Task description: Every line of the data should be written out exactly, with the pictures left out.

-- Opening Marker --

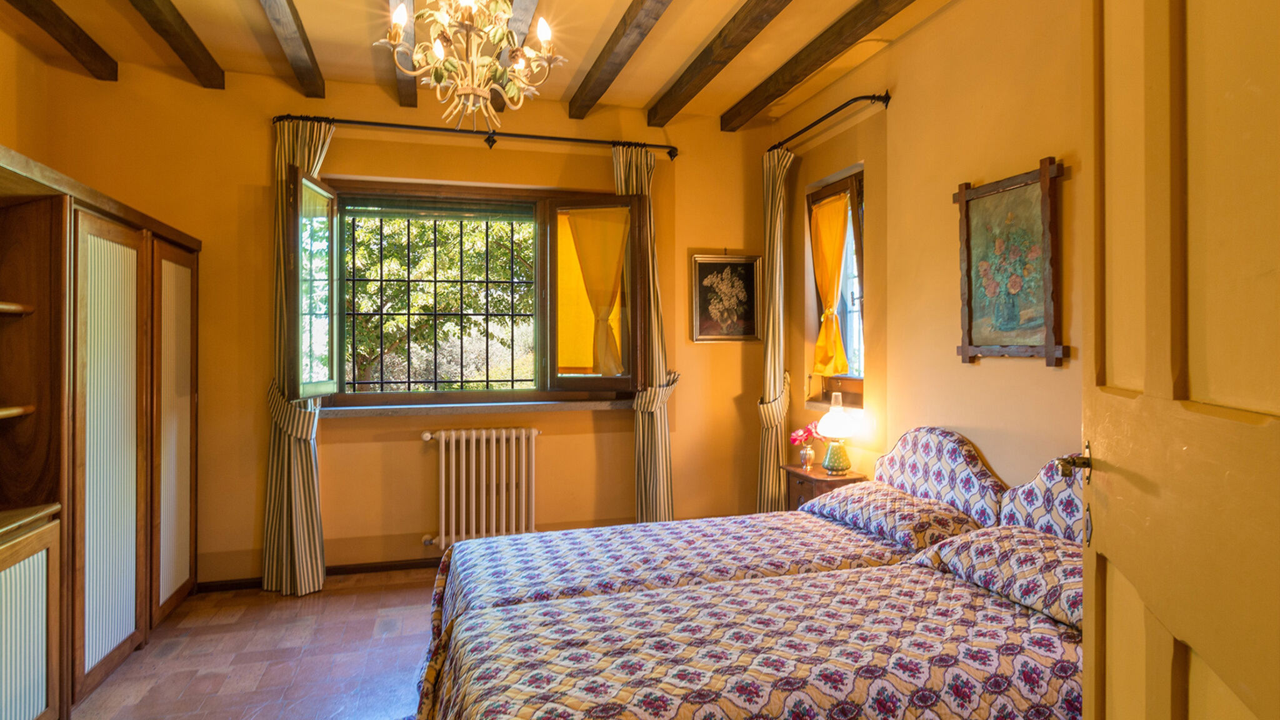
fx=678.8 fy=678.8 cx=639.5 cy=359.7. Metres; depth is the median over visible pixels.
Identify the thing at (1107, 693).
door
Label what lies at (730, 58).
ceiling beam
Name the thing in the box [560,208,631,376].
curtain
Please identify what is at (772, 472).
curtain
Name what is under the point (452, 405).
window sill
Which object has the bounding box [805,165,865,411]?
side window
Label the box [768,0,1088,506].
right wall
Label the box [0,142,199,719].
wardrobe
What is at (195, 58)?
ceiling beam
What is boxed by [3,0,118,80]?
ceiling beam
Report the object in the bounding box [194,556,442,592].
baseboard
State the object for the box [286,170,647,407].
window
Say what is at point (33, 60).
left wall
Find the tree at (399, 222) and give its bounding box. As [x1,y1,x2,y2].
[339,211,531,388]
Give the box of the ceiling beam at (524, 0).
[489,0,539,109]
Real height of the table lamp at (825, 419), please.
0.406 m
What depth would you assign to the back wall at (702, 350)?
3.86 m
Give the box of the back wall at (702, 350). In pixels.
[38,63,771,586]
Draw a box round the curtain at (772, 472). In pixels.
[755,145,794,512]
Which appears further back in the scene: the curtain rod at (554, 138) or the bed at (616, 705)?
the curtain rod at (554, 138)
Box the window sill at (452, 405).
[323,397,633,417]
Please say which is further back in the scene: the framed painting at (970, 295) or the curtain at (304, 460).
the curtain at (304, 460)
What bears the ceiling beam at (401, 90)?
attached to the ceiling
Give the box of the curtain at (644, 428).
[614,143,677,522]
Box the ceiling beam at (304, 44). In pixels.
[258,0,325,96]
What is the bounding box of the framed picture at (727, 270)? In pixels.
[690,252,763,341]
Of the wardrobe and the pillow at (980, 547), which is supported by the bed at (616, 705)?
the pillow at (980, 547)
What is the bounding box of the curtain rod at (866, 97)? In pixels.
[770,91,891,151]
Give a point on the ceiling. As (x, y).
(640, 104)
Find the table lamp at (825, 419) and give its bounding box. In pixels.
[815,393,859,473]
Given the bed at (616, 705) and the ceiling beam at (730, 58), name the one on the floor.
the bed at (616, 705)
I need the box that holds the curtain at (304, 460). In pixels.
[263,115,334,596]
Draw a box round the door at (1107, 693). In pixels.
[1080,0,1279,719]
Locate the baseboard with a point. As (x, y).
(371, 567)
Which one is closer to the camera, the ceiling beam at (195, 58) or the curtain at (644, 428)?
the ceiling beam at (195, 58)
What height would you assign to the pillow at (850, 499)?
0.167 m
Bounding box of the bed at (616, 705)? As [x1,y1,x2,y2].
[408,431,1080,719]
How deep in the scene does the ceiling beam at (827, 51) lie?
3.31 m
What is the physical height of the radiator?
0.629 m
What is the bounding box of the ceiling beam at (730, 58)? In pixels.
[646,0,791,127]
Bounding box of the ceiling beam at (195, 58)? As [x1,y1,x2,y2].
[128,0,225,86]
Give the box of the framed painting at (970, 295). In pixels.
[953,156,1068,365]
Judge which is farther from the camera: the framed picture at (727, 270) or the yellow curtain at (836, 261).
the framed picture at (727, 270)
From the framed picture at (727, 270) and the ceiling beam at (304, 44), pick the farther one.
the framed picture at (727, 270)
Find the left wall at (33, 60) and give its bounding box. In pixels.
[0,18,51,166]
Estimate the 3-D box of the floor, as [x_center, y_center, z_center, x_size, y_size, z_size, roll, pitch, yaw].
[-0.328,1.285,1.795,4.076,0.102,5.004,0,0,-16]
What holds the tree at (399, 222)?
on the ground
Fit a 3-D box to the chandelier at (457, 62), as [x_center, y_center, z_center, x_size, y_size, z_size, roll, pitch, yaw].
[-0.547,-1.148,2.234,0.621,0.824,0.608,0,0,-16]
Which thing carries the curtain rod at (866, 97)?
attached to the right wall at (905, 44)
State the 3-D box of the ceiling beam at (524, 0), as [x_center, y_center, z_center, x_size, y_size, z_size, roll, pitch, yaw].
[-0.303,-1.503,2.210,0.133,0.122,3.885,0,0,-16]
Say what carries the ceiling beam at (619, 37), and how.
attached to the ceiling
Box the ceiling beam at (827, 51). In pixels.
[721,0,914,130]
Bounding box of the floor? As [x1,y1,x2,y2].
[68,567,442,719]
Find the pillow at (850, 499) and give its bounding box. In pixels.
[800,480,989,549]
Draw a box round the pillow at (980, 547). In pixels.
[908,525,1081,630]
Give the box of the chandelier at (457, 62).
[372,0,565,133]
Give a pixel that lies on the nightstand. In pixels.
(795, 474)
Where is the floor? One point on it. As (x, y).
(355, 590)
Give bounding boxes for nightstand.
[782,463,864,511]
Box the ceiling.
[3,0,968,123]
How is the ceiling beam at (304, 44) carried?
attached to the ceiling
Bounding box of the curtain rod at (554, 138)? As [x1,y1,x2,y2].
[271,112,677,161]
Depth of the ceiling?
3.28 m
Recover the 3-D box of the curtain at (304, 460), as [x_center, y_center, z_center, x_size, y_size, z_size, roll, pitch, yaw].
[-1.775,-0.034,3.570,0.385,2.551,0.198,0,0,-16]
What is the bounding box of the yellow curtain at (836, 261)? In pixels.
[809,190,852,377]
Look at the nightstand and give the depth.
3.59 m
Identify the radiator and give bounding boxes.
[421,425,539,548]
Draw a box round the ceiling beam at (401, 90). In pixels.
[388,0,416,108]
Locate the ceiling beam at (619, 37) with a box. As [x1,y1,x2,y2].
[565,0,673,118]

-- Closing Marker --

Output for this task:
fx=678.8 fy=678.8 cx=639.5 cy=359.7. Metres; depth is the median over visible pixels.
Identify the thing at (1107, 693).
door
Label what lies at (730, 58).
ceiling beam
Name the thing in the box [560,208,631,376].
curtain
Please identify what is at (772, 472).
curtain
Name what is under the point (452, 405).
window sill
Which object has the bounding box [805,165,865,411]?
side window
Label the box [768,0,1088,506].
right wall
Label the box [0,142,199,719].
wardrobe
What is at (195, 58)?
ceiling beam
What is boxed by [3,0,118,80]?
ceiling beam
Report the object in the bounding box [194,556,442,592].
baseboard
State the object for the box [286,170,647,407].
window
Say what is at point (33, 60).
left wall
Find the tree at (399, 222) and give its bounding box. As [x1,y1,x2,y2].
[339,211,531,388]
Give the box of the ceiling beam at (524, 0).
[489,0,539,109]
Real height of the table lamp at (825, 419), please.
0.406 m
What depth would you assign to the back wall at (702, 350)?
3.86 m
Give the box of the back wall at (702, 350). In pixels.
[38,63,771,586]
Draw a box round the curtain at (772, 472). In pixels.
[755,145,794,512]
Which appears further back in the scene: the curtain rod at (554, 138) or the bed at (616, 705)?
the curtain rod at (554, 138)
Box the window sill at (452, 405).
[323,397,633,417]
Please say which is further back in the scene: the framed painting at (970, 295) or the curtain at (304, 460).
the curtain at (304, 460)
What bears the ceiling beam at (401, 90)?
attached to the ceiling
Give the box of the curtain at (644, 428).
[614,143,677,522]
Box the ceiling beam at (304, 44). In pixels.
[258,0,325,96]
What is the bounding box of the framed picture at (727, 270)? In pixels.
[690,252,763,341]
Of the wardrobe and the pillow at (980, 547), which is supported by the bed at (616, 705)?
the pillow at (980, 547)
What is the bounding box of the curtain rod at (866, 97)? In pixels.
[770,91,891,151]
Give a point on the ceiling. As (x, y).
(640, 104)
Find the table lamp at (825, 419) and give its bounding box. In pixels.
[815,393,859,473]
Given the bed at (616, 705) and the ceiling beam at (730, 58), name the one on the floor.
the bed at (616, 705)
I need the box that holds the curtain at (304, 460). In pixels.
[263,115,334,596]
Draw a box round the door at (1107, 693). In pixels.
[1080,0,1279,719]
Locate the baseboard with a point. As (x, y).
(371, 567)
Which one is closer to the camera, the ceiling beam at (195, 58) or the curtain at (644, 428)?
the ceiling beam at (195, 58)
What height would you assign to the pillow at (850, 499)?
0.167 m
Bounding box of the bed at (616, 705)? As [x1,y1,x2,y2].
[408,431,1080,719]
How deep in the scene does the ceiling beam at (827, 51) lie?
3.31 m
What is the physical height of the radiator?
0.629 m
What is the bounding box of the ceiling beam at (730, 58)? In pixels.
[646,0,791,127]
Bounding box of the ceiling beam at (195, 58)? As [x1,y1,x2,y2].
[128,0,225,86]
Give the box of the framed painting at (970, 295). In pixels.
[953,156,1068,365]
Judge which is farther from the camera: the framed picture at (727, 270) or the yellow curtain at (836, 261).
the framed picture at (727, 270)
From the framed picture at (727, 270) and the ceiling beam at (304, 44), pick the farther one.
the framed picture at (727, 270)
Find the left wall at (33, 60) and give its bounding box. In pixels.
[0,18,51,166]
Estimate the 3-D box of the floor, as [x_center, y_center, z_center, x_size, y_size, z_size, roll, pitch, yaw].
[-0.328,1.285,1.795,4.076,0.102,5.004,0,0,-16]
What holds the tree at (399, 222)?
on the ground
Fit a 3-D box to the chandelier at (457, 62), as [x_center, y_center, z_center, x_size, y_size, z_size, roll, pitch, yaw].
[-0.547,-1.148,2.234,0.621,0.824,0.608,0,0,-16]
Which thing carries the curtain rod at (866, 97)?
attached to the right wall at (905, 44)
State the 3-D box of the ceiling beam at (524, 0), as [x_center, y_center, z_center, x_size, y_size, z_size, roll, pitch, yaw].
[-0.303,-1.503,2.210,0.133,0.122,3.885,0,0,-16]
Say what carries the ceiling beam at (619, 37), and how.
attached to the ceiling
Box the ceiling beam at (827, 51). In pixels.
[721,0,914,130]
Bounding box of the floor? As [x1,y1,x2,y2].
[68,567,442,719]
Find the pillow at (850, 499) and give its bounding box. In pixels.
[800,480,989,549]
Draw a box round the pillow at (980, 547). In pixels.
[908,525,1081,630]
Give the box of the chandelier at (457, 62).
[372,0,565,133]
Give a pixel that lies on the nightstand. In pixels.
(795, 474)
Where is the floor? One point on it. As (x, y).
(355, 590)
Give bounding boxes for nightstand.
[782,463,864,511]
Box the ceiling.
[3,0,968,123]
How is the ceiling beam at (304, 44) carried?
attached to the ceiling
Bounding box of the curtain rod at (554, 138)? As [x1,y1,x2,y2].
[271,112,677,161]
Depth of the ceiling?
3.28 m
Recover the 3-D box of the curtain at (304, 460), as [x_center, y_center, z_center, x_size, y_size, z_size, roll, pitch, yaw].
[-1.775,-0.034,3.570,0.385,2.551,0.198,0,0,-16]
What is the bounding box of the yellow curtain at (836, 261)? In pixels.
[809,190,852,377]
Look at the nightstand and give the depth.
3.59 m
Identify the radiator and give bounding boxes.
[421,425,539,548]
Draw a box round the ceiling beam at (401, 90). In pixels.
[388,0,416,108]
Locate the ceiling beam at (619, 37) with a box. As [x1,y1,x2,y2].
[565,0,673,118]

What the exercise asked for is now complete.